Histoire de l'Art

10 L’Eglise triomphante : le XIIIème siècle

Source : The Story of Art – Gombrich, E.H

Si l’art de l’Orient pouvait durer des milliers d’années sans changement, l’art de l’Europe occidentale n’a jamais connu une telle permanence : toujours inquiet, sans cesse à la recherche de nouvelles idées.

Le style gothique apparait au nord de la France au XIIème siècle suite à la découverte faite par les architectes que le principe consistant à voûter une Eglise en employant des arcs croisés en diagonale (ogives) pouvait être appliqué beaucoup plus systématiquement et à plus grande échelle que les Normands ne l’avaient imaginé : si seul le pilier sert à supporter la voute, alors on peut mettre des verres à la place des lourds murs de pierre. L’arc brisé, variable à volonté, remplace l’arc en plein cintre, et l’arc boutant est inventé pour soutenir les lourdes pierres de la voute (Notre-Dame de Paris, Sainte-Chapelle).

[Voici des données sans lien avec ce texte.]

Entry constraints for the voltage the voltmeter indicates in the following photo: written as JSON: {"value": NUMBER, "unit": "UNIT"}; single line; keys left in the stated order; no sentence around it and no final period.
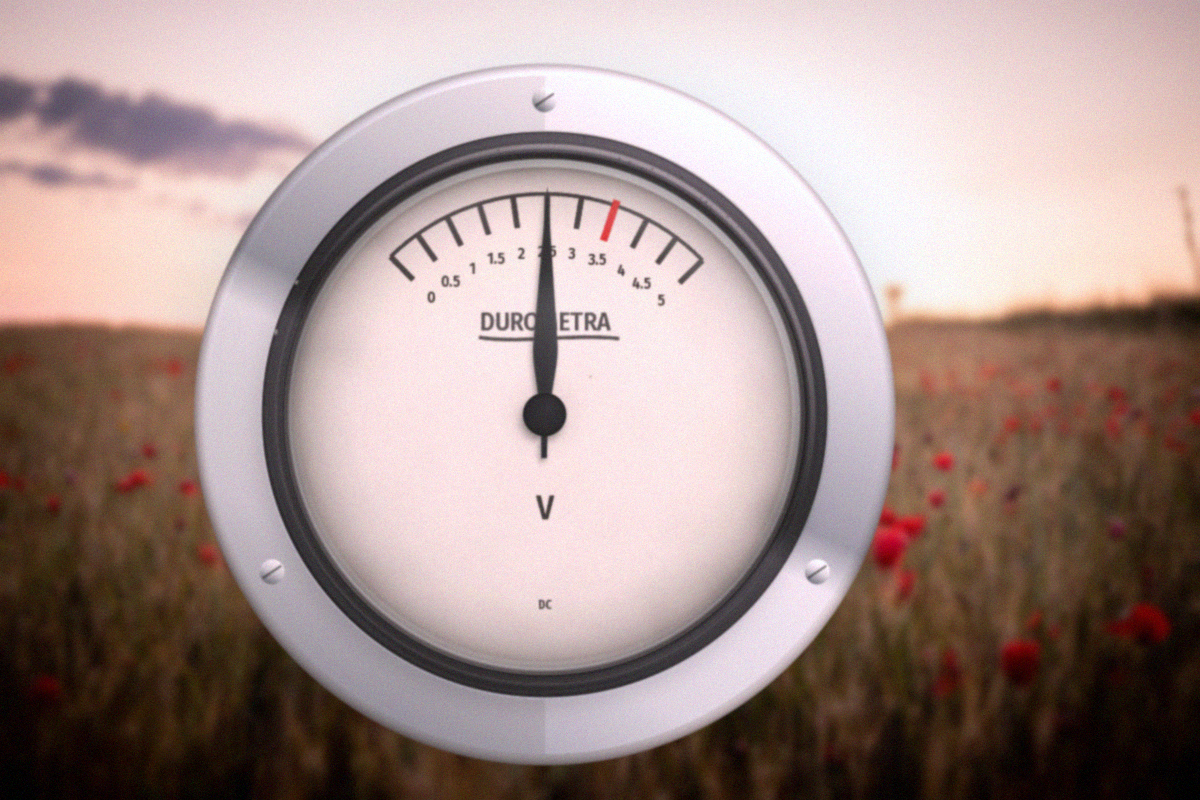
{"value": 2.5, "unit": "V"}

Les fenêtres se garnissent de remplage.

Si les grandes Eglises robustes de l’Eglise militante pouvaient rassurer et offrir un refuge aux croyants, les nouvelles cathédrales gothiques leur ouvraient les portes d’un monde céleste descendu sur terre, fait de de vitraux brillants comme des pierres précieuses et de remplages étincelants d’or… A partir de 1200, quantité de magnifiques cathédrales furent édifiées en France et dans les pays voisins : Angleterre, Espagne, Allemagne rhénane…

Concernant la sculpture, les artistes du XIIIème siècle commencèrent à se passer des modèles traditionnels pour représenter plus librement ce qu’ils voulaient représenter et insuffler la vie à ces figures. Petite révolution, car à l’époque, la formation d’un artiste médiéval se faisait chez un maitre, oû il apprenait petit à petit à copier un apôtre, la vierge, une scène biblique… pour au final être capable de représenter une scène pour laquelle il n’avait aucun modèle. Mais jamais à l’époque il n’aurait pu envisager de réaliser un croquis d’après nature ou un portrait

Les peintres italiens furent plus lents encore que les sculpteurs à suivre l’esprit gothique de représenter la nature avec plus de vérité. Certaines villes italiennes comme Venise étaient en contact étroit avec Byzance et les artistes italiens cherchaient leur inspiration davantage à Constantinople qu’à Paris. Lorsque l’évolution se produisit au XIIIème siècle, c’est le conservatisme et la solidité de ses bases byzantines qui permit à l’art italien non seulement de rivaliser avec les chefs d’oeuvre des sculpteurs nordiques, mais du même coup, de révolutionner de fond en comble l’art de la peinture. En dépit de sa rigidité, l’art byzantin avait conservé quelque chose des découvertes des peintres hellénistiques que l’Occident avait oublié. Un artiste de génie fut capable de rompre le charme du conservatisme byzantin pour traduire en peinture les statues si vivantes des sculpteurs gothiques : Giotto di Bondone (1267-1337) qui inaugure une période artistique tout à fait nouvelle.

Giotto a surtout peint des peinture murales dites fresques car leur technique oblige le peintre à travailler lorsque l’enduit du mur est encore humide, encore « frais ». Sa peinture ressemble à une sculpture : Giotto a retrouvé l’art de créer, sur une surface plane, l’illusion de la profondeur, pouvant ainsi créer l’illusion comme si l’épisode sacré se déroulait devant nos yeux. Pour peindre, il ne s’inspirait pas de versions antérieures de la même scène mais il cherchait à se représenter, comme un fidèle, comment s’était passé l’épisode biblique, comment se tiendrait tel homme, quel geste ferait-il… Il cherche ainsi à représenter une scène réelle, en respectant l’espace plutôt que de faire varier la taille des protagonistes pour les représenter en entier. La peinture est pour lui autre chose qu’un simple substitut de l’écriture. L’art chrétien primitif avait repris la vieille conception orientale voulant que pour la clarté du récit, chaque figure soit présentée dans son entier, Giotto lui arrive à exprimer la peine d’un personnage dont nous ne voyons pas le visage. La renommée de Giotto eut un vaste retentissement : pour la première fois dans l’histoire, la vie d’un artiste était célèbre et objet d’intérêt. 

A l’époque, les artistes ne tenaient pas tellement à acquérir gloire et notoriété, ils ne signaient pas leurs oeuvres, ils s’effaçaient devant la renommée de la cathédrale pour laquelle ils travaillaient et on ne voyait pas l’intérêt de conserver leur nom pour la postérité. Un nouveau chapitre s’ouvre avec Giotto : en Italie d’abord, ailleurs ensuite, l’histoire de l’art se confondra avec l’histoire des grands artistes.